The Thai Senate is likely to approve the marriage equality bill later this month, then it needs final royal endorsement. That would make Thailand the third Asian country to open civil marriage to same-gender couples, behind Taiwan and Nepal. It would be the first in Southeast Asia.

     Voters in Mexico made history this week with the election of the country’s first woman and first Jewish president.  Liberal former Mexico City Mayor Claudia Sheinbaum defeated a right-leaning female candidate in a landslide vote on June 2nd.

Sheinbaum’s platform called for “absolute respect for diverse gender identities,” and “public policies … to eradicate hate crimes and violence against LGBTIQ+ communities because of gender and sexual orientation.” She proclaimed, “Without diversity there is no democracy.”

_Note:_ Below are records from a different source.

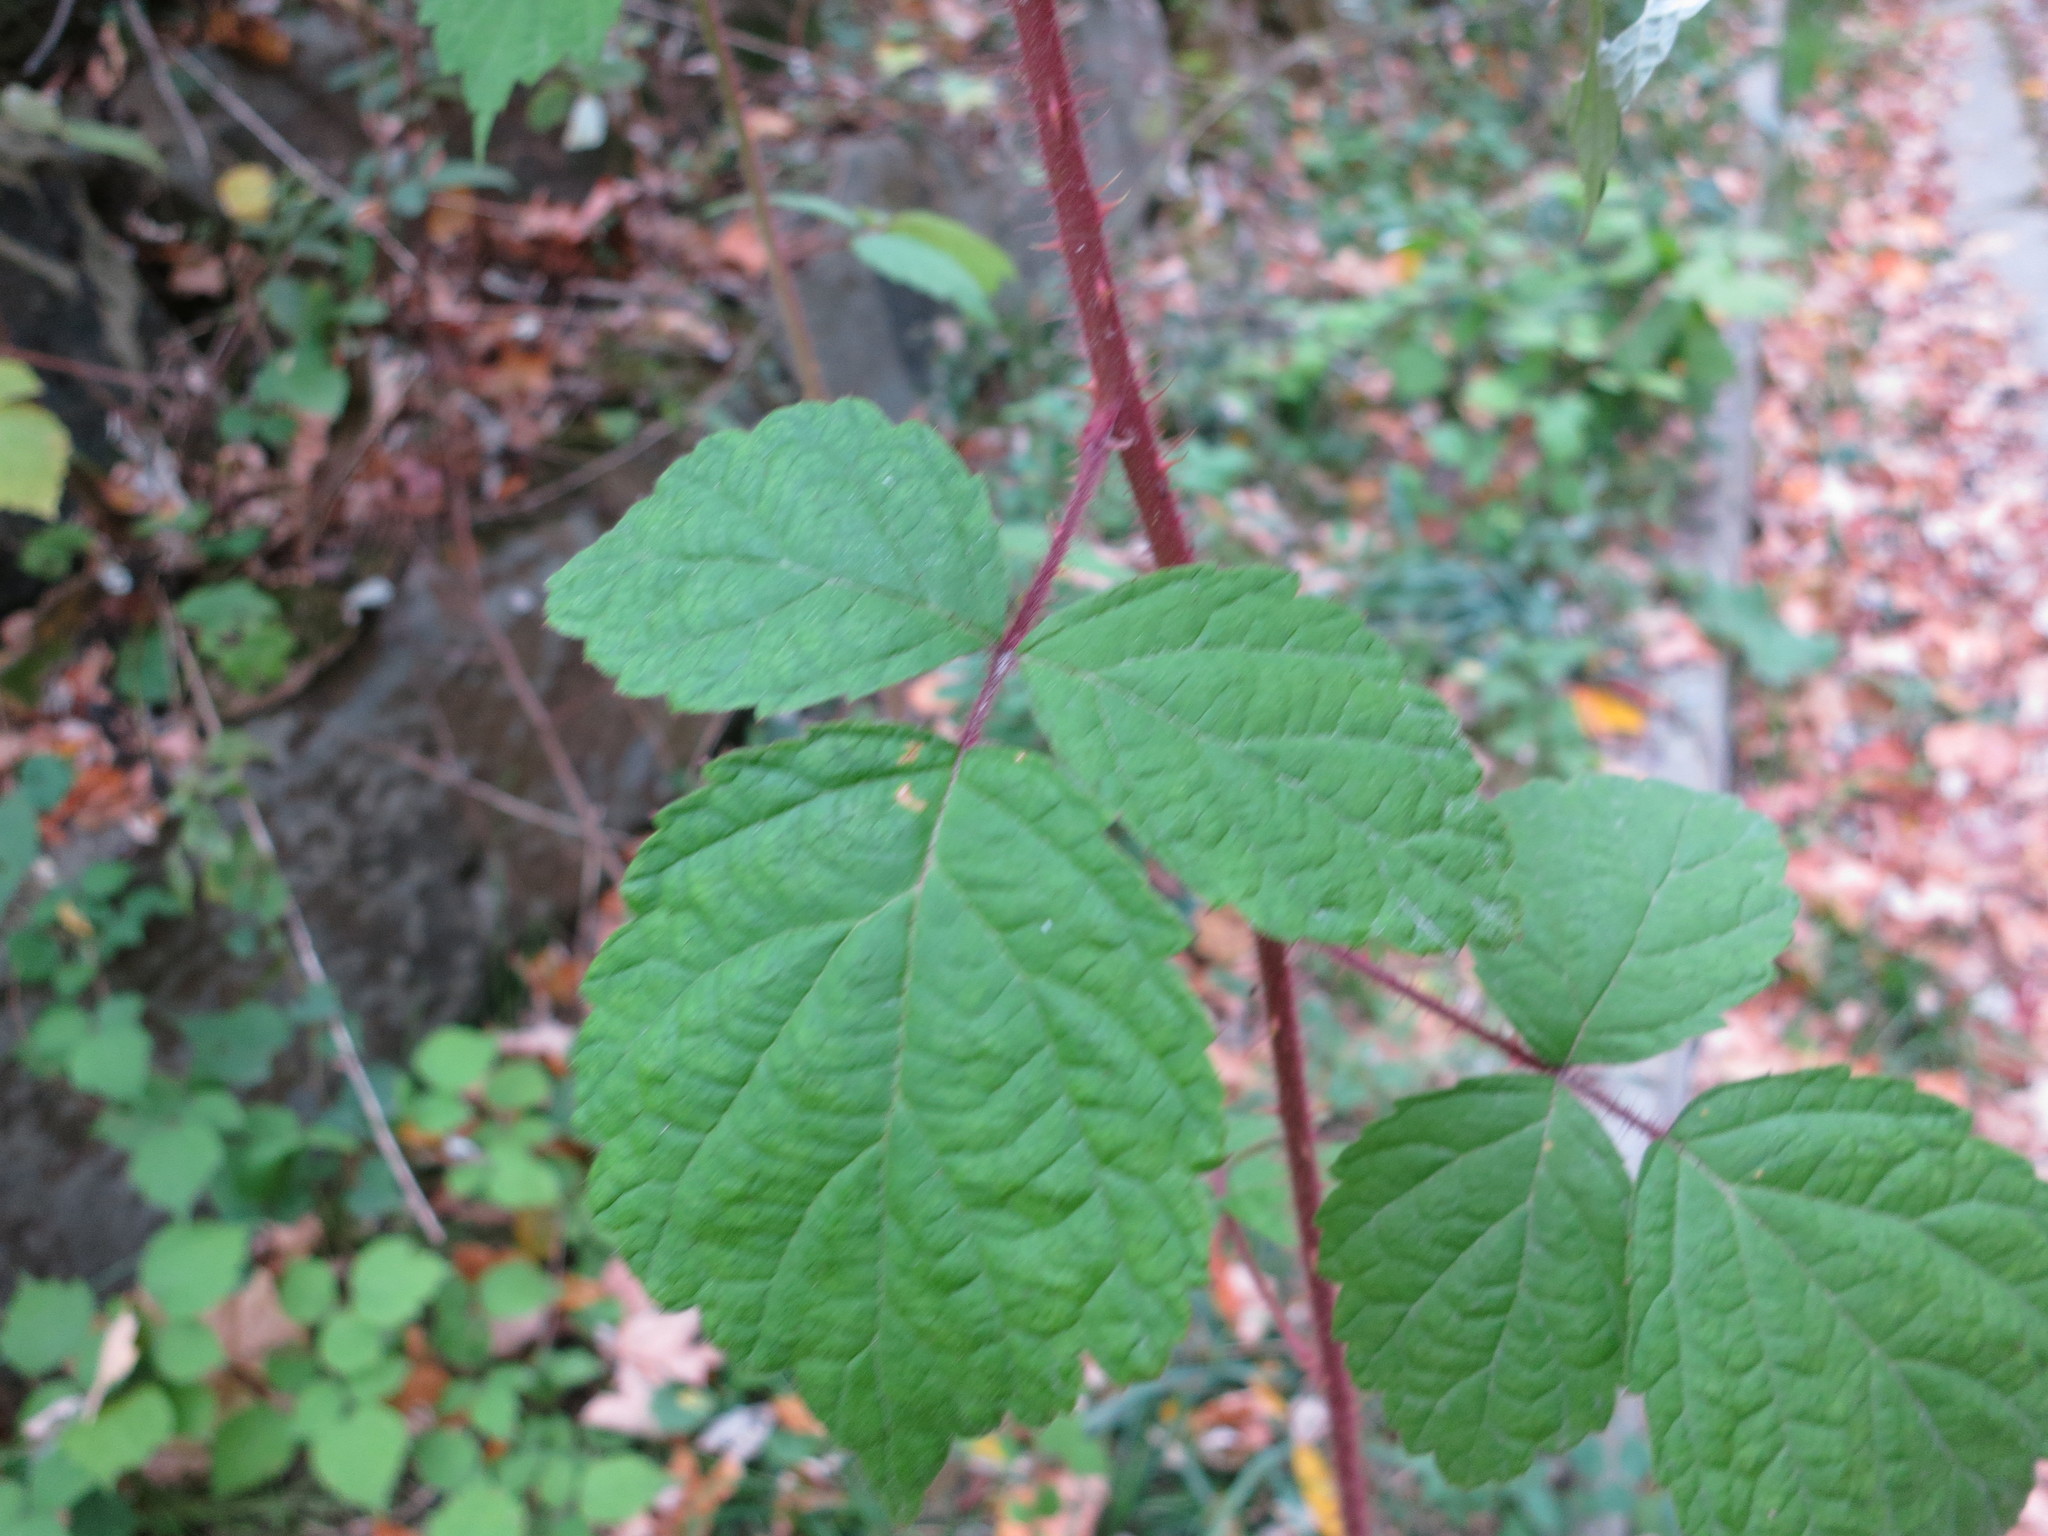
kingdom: Plantae
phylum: Tracheophyta
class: Magnoliopsida
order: Rosales
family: Rosaceae
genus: Rubus
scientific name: Rubus phoenicolasius
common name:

    A Missouri trans man was awarded 4.7 million dollars in damages for being denied access to school bathrooms and changing rooms that matched his gender identity. The lawsuit has been raging for ten long years.

The plaintiff is identified in court documents as “RMA.” He asked to use the boys’ facilities after he had the gender marker on his birth certificate updated in 2014.

RMA played on the boys’ football and track teams. He said that he was forced to use a “separate, single person, unisex bathroom outside of the boys’ locker room.”  The stigma soon overtook his competitive spirt and he stopped competing entirely.

A jury originally awarded RMA the 4.7-million-dollars in 2021, but the Blue Springs School District in Kansas City, Missouri appealed.

State Appeals Court Judge Anthony Gabbert upheld that original decision on June 4th.

Gabbert noted that the district had “not actually determin[ed] the nature of ‘RMA’s genitalia,” and “does not speculate, inspect or otherwise inquire as to the genitalia of other male students.” That, he said, constitutes discrimination.


    Finally, a drag queen story time in Philadelphia, Pennsylvania set the Guinness World Record for the largest-ever attendance at such an event.

Rather than in a library or bookstore, the city’s venerable Philadelphia Gay News teamed with the tourism-promoting Visit Philadelphia to hold the historic event at the National Constitution Center. It was the June 1st kick off for the city’s Pride Month.

Drag performer Brittany Lynn heads the city’s award-winning Philly Drag Mafia and served as emcee.  Lynn read Hello, Philadelphia! by Martha Day Zschock.  Miss Aurora read ’Twas the Night Before Pride, written by Joanna McClintick and illustrated by Juana Medina.  Icon Ebony Fierce read Elmer by David McKee.  Athena Chanteuse read The Family Book by Todd Parr. Morgan read Kevin the Unicorn: It’s Not All Rainbows by Jessika von Innerebner.

Drag queen story times have increasingly been targeted by far-right groups. The insurrectionist Proud Boys in the U.S. and similar groups in the U.K., Australia and elsewhere have threatened actual violence against performers and venues. They show no regard for the safety or wellbeing of the parents in attendance, let alone the children they claim to be “protecting.”

Guinness officials set the bar and were on hand in Philadelphia to count the crowd of 263 parents and kids.

[SOUND - Michael Empric, Guinness]

Empric: So today in Philadelphia, Pennsylvania, U.S.A., you had 263 …

(Crowd cheers)

Guinness credits H&M, the Marsha P. Johnson Institute and Gayletter with hosting the most people attending a drag brunch in June 2023. Four hundred and twelve people were present for that Pride event in Brooklyn, New York.